RECORDS PROVIDED Start Marker

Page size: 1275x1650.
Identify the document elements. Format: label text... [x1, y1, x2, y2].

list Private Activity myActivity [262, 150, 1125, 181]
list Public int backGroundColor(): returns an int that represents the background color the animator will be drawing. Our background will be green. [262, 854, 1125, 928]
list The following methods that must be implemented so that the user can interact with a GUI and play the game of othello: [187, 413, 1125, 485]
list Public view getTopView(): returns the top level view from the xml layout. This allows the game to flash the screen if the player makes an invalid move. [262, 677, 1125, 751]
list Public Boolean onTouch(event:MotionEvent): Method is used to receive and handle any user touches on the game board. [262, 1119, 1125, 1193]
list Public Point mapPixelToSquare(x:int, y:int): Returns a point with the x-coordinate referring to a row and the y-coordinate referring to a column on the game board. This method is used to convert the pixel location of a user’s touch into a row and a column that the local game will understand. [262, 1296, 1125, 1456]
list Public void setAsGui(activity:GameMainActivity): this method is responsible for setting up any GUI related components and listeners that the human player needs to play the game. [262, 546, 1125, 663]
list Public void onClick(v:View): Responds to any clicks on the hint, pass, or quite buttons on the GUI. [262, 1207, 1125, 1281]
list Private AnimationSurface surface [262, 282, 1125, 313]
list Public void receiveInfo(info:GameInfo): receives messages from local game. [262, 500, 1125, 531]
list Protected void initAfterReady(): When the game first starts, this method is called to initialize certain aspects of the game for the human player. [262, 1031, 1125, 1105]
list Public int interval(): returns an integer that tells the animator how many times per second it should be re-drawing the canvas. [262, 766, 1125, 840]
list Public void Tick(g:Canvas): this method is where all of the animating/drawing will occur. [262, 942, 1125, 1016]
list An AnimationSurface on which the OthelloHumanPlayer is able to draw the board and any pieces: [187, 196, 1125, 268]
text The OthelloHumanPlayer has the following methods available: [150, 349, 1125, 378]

RECORDS PROVIDED End Marker

* **HOW TO COMPLETE THIS TASK**
Filter the entries above down to the lines that contain "AnimationSurface".

* **WRITTEN SOLUTION**
list Private AnimationSurface surface [262, 282, 1125, 313]
list An AnimationSurface on which the OthelloHumanPlayer is able to draw the board and any pieces: [187, 196, 1125, 268]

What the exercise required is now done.